**Work order:** Select all lines holding the word "each" from the entries that follow.
Raw data: Begin
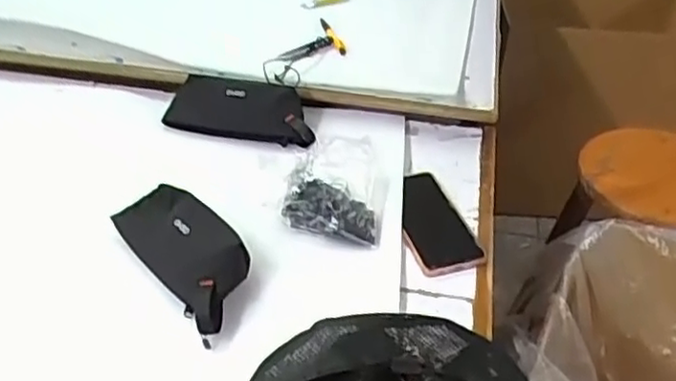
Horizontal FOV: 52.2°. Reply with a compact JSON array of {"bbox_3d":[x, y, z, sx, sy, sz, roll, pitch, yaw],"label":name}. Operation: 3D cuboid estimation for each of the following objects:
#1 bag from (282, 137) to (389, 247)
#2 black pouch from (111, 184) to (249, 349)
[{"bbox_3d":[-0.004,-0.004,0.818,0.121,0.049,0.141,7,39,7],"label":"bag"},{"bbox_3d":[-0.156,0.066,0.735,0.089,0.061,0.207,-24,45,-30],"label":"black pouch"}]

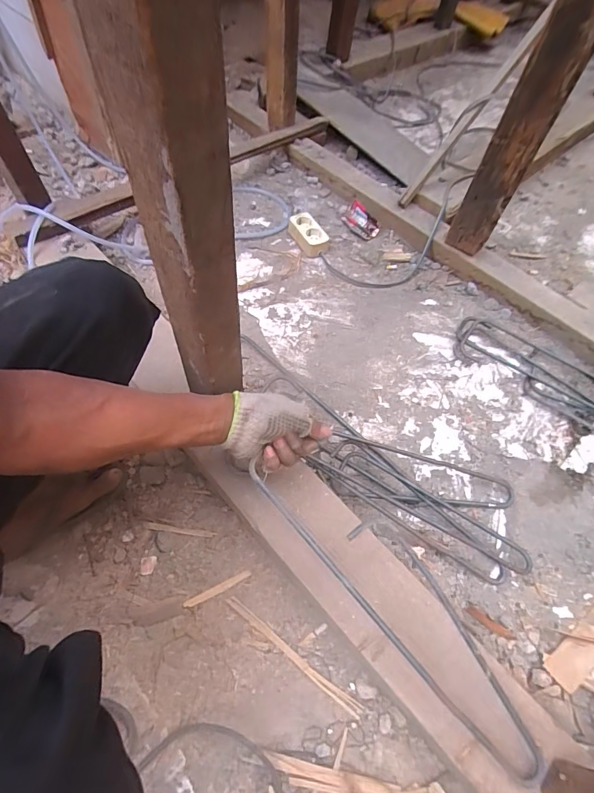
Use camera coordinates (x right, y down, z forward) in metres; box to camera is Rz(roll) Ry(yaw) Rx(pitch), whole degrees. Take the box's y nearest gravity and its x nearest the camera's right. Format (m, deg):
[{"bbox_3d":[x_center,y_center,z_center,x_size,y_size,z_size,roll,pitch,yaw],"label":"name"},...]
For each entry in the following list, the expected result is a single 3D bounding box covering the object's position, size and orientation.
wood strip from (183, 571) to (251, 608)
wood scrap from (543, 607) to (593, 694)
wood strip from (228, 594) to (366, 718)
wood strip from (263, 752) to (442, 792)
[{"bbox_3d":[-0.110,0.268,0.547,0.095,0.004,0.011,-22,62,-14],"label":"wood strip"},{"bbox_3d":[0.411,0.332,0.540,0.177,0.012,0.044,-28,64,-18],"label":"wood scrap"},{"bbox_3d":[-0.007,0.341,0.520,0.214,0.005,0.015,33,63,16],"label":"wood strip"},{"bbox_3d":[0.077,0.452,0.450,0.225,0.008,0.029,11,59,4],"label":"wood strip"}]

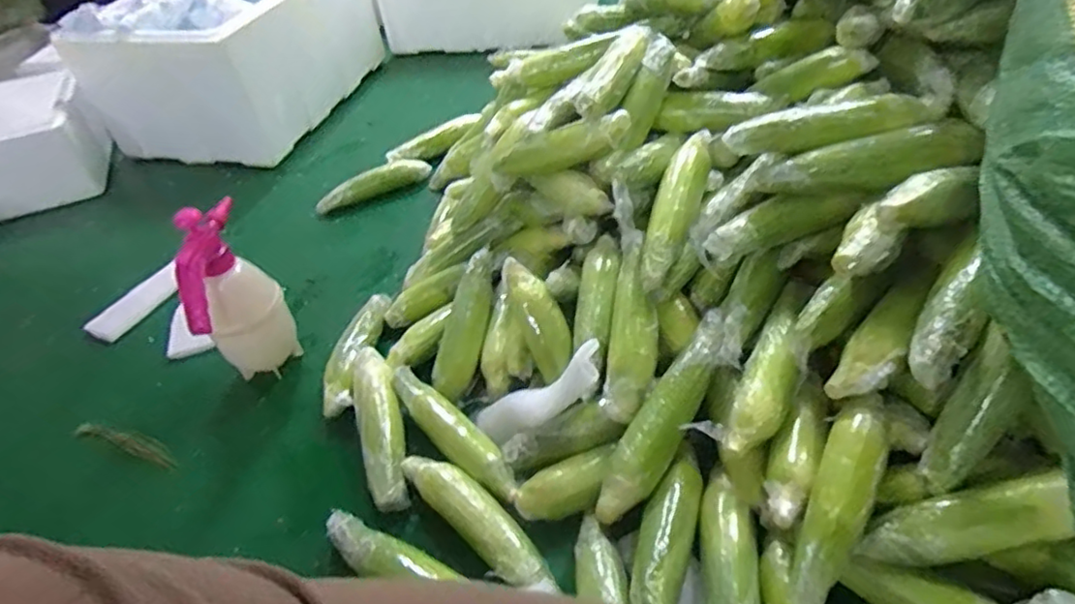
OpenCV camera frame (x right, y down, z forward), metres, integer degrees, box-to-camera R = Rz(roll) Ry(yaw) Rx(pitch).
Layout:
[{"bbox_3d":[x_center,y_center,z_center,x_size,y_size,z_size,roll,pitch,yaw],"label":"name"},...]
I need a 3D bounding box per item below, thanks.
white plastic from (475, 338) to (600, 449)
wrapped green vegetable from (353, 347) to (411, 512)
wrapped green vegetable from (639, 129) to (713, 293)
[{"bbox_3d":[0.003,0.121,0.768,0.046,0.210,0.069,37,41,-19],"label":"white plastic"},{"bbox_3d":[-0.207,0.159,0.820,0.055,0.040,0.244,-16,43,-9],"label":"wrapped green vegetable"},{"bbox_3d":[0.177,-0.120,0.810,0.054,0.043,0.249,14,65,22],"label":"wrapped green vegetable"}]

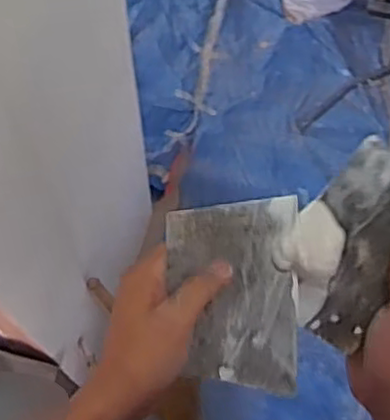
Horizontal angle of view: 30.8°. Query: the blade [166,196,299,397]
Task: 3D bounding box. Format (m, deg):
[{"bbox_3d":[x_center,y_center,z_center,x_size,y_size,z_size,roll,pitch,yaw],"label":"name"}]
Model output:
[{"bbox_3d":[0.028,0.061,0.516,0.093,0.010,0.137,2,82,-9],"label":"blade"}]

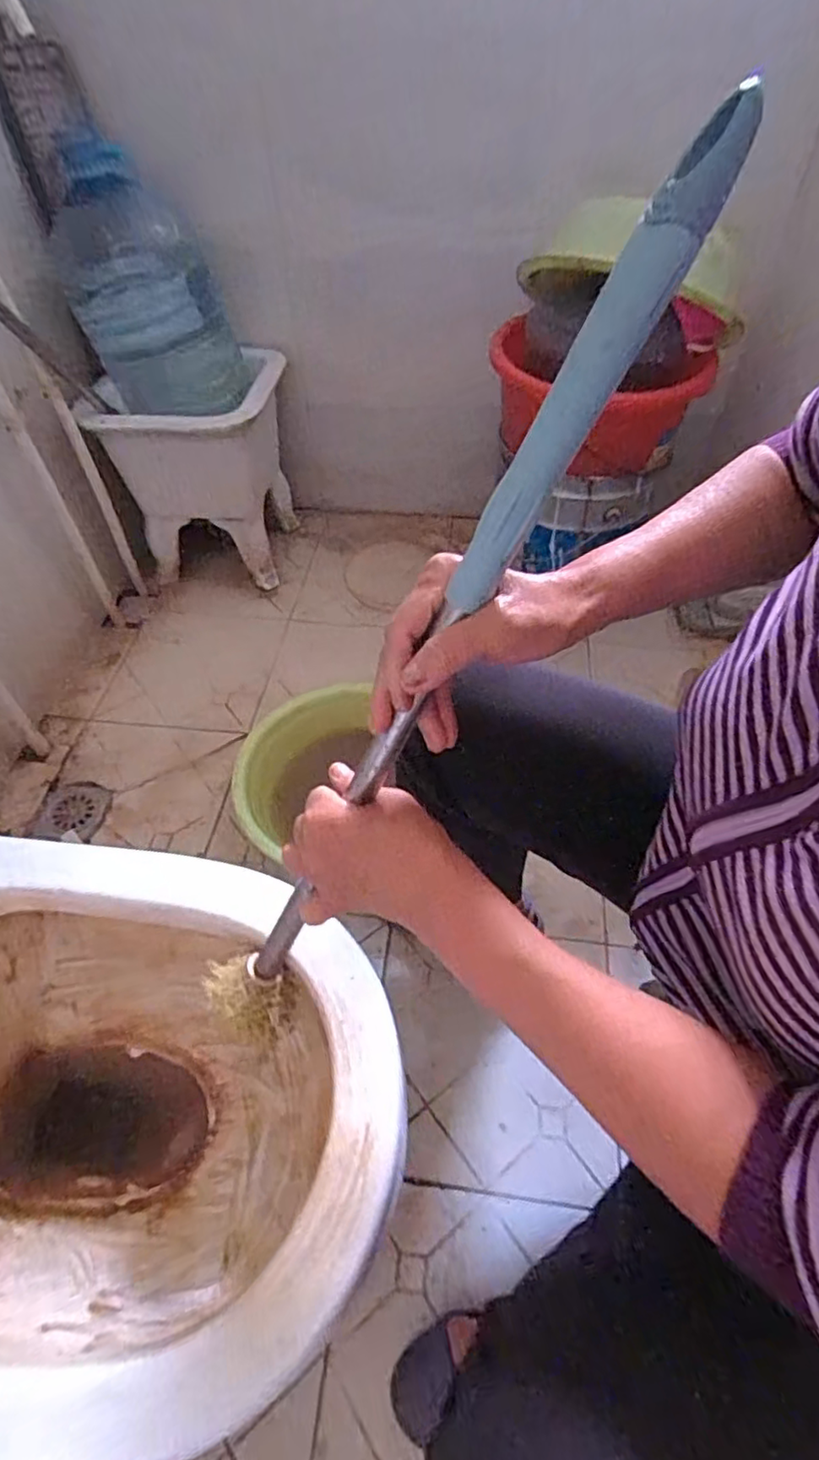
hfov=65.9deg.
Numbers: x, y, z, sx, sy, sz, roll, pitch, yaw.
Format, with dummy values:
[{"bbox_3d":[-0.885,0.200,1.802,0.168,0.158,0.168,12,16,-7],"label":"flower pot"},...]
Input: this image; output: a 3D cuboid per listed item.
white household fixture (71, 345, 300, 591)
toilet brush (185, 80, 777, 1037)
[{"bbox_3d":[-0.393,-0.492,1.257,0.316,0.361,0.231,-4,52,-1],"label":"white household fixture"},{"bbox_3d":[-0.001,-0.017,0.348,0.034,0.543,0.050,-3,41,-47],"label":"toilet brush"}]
Raw data: End
Raw data: Begin
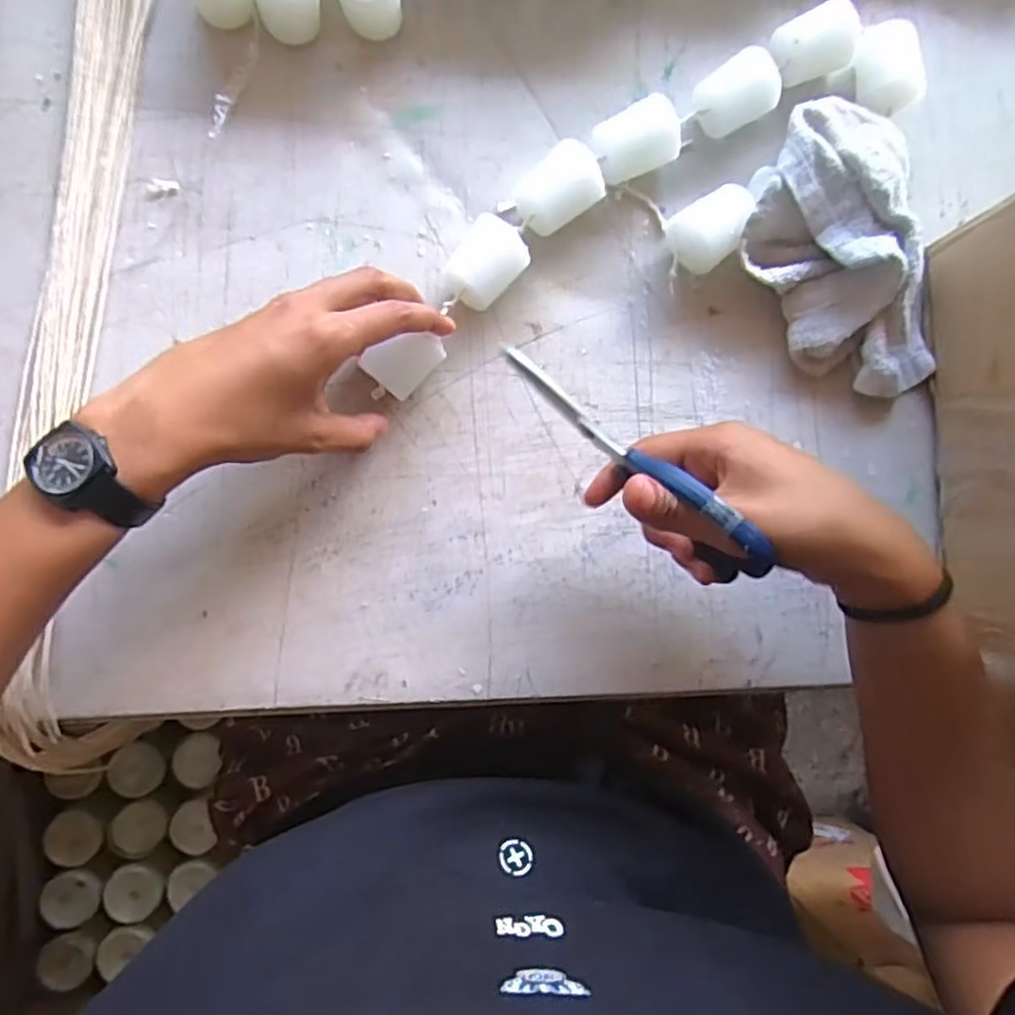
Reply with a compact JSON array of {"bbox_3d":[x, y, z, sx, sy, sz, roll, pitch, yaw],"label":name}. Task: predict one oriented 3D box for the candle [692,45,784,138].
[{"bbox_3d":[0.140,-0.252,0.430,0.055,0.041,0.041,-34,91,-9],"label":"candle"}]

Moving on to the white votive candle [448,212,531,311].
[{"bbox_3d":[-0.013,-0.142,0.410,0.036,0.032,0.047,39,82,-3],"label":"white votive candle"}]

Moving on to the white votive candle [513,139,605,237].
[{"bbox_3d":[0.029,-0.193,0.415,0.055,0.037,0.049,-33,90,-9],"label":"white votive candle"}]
Raw data: End
**Output of the exercise:**
Horizontal FOV: 52.2°. Reply with a compact JSON array of {"bbox_3d":[x, y, z, sx, sy, sz, roll, pitch, yaw],"label":name}. Operation: 3D cuboid estimation for each of the following objects:
For each entry in the following list, the expected result is a single 3D bounding box covering the object's position, size and orientation.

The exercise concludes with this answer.